Infrastrukturministerin übergibt Förderbescheid für Schulanbau in Briesen


Infrastrukturministerin Kathrin Schneider übergab im Beisein von Spree-Neiße-Landrat Harald Altekrüger und Schülern in wendischer Tracht den Förderbescheid an Petra Krautz, Amtsdirektorin des Amtes Burg (Spreewald).

10.01.2018. Die Freude war Amtsdirektorin Petra Krautz anzusehen. Nach langem Ringen um Fördermittel für den dringend benötigten Anbau an die Grundschule Briesen konnte sie heute den Förderbescheid von Infrastrukturministerin Kathrin Schneider entgegen nehmen.

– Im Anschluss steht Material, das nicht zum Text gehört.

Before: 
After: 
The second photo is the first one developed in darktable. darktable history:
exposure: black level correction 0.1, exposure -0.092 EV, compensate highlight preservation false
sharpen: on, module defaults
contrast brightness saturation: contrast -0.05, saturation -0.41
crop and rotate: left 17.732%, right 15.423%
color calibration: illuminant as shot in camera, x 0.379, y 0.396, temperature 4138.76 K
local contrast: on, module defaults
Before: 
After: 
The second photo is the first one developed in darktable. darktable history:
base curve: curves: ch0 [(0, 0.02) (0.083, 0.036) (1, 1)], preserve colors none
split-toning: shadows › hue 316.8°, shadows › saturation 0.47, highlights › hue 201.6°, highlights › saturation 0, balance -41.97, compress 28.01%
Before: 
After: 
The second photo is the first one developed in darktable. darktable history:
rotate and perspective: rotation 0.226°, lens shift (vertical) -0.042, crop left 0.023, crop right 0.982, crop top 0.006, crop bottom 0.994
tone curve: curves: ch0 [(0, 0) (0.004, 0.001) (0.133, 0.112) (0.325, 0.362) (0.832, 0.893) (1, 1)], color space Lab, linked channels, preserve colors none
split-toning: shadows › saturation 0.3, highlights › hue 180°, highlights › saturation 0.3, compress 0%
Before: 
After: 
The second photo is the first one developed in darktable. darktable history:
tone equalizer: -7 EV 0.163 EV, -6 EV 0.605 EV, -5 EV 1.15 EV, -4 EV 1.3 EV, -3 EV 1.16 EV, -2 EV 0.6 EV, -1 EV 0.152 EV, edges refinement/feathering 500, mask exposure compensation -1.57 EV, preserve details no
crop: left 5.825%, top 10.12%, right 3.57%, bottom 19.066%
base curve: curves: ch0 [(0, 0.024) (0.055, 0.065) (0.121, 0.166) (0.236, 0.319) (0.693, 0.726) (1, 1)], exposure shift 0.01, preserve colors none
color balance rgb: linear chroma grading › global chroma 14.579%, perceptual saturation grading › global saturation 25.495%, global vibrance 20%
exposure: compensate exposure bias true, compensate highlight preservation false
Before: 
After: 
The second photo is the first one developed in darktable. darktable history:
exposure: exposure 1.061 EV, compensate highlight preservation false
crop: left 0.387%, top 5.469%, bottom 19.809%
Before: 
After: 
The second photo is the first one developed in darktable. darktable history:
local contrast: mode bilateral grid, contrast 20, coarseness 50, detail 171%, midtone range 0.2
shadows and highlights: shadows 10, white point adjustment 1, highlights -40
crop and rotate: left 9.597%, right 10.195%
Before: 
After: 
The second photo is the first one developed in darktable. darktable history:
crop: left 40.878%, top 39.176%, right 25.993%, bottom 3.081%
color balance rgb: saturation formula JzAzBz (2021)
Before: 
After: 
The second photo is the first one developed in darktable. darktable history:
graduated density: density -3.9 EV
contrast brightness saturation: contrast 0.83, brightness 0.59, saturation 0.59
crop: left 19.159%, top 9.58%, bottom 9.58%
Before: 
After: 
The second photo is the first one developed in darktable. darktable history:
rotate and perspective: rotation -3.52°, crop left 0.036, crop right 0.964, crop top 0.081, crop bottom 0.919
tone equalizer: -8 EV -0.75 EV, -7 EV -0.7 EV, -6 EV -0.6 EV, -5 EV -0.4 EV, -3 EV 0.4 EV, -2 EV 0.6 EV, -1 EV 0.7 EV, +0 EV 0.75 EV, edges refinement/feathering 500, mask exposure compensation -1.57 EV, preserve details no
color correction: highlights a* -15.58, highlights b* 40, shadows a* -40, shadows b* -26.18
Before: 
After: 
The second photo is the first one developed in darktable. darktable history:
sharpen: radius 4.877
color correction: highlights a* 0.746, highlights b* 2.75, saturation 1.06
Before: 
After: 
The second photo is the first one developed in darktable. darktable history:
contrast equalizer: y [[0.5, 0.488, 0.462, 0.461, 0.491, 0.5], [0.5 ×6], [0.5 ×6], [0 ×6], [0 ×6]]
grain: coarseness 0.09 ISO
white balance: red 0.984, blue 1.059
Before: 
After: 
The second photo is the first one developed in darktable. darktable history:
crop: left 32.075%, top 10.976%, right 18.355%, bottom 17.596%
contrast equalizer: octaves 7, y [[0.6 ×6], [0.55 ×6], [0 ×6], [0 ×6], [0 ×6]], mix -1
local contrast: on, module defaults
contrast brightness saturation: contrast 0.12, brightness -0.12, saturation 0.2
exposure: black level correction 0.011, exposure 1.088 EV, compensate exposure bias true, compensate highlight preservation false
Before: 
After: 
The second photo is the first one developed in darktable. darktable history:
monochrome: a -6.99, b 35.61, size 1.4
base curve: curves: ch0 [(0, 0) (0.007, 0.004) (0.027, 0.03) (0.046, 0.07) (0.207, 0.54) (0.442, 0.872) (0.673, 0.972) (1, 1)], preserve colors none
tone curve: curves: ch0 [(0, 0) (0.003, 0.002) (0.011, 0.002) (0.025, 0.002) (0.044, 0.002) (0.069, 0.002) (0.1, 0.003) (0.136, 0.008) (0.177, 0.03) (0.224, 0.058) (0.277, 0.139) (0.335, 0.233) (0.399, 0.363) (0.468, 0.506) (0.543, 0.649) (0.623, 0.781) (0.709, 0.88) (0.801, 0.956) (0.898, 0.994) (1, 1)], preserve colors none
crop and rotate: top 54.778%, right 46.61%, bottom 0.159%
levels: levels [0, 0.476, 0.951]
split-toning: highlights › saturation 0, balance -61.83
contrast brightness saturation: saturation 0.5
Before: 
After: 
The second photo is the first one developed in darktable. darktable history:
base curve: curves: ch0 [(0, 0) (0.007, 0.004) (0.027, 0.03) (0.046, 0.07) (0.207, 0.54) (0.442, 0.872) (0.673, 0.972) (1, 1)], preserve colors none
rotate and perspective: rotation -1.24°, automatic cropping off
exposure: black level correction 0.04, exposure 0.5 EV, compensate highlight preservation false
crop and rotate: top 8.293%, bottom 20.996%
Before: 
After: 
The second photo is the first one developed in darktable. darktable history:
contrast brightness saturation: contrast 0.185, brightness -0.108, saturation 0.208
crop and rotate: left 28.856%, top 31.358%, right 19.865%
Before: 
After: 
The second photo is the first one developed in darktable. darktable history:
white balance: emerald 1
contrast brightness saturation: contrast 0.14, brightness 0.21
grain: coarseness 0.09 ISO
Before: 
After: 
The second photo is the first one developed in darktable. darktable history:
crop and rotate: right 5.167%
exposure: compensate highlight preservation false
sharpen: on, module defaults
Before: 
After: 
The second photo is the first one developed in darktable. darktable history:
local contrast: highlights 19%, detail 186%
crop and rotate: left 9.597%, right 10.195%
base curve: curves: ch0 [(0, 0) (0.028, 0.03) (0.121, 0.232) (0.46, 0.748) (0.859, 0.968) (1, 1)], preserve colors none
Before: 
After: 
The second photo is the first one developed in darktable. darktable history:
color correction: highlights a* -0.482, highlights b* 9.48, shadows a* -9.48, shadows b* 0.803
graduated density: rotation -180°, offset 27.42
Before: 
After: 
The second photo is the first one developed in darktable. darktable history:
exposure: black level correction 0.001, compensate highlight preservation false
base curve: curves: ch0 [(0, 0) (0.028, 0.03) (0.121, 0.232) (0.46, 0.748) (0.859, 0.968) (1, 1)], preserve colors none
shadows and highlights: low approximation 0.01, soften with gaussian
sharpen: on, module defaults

Burg (Spreewald). Aufgrund steigender Schülerzahlen und erweiterter schulischer Aufgaben durch das Ganztagsprogramm, den Witaj-Unterricht und durch die Teilnahme am Modellprojekt „Inklusive Schule“ wird die Raumkapazität der Grundschule „Mato Kosyk“ seit dem Schuljahr 2014/2015 allein durch den Schulbetrieb ausgeschöpft. Für die Hortbetreuung mussten deshalb am Standort der Kindertagesstätte „Vier Jahreszeiten“ im fünf Kilometer entfernten Ortsteil Striesow der Gemeinde Dissen-Striesow Räume geschaffen werden. Dies hatte zur Folge, dass zusätzliche Schülertransporte organisiert werden mussten und einige Kinder die Angebote der Ganztagsschule nicht mehr wahrnehmen können.

Das Thema Schülerzahlen verdeutlichte Petra Krautz an einigen Zahlen: „Besuchten 2009 noch 110 Schüler die Briesener Grundschule, sind es aktuell 173.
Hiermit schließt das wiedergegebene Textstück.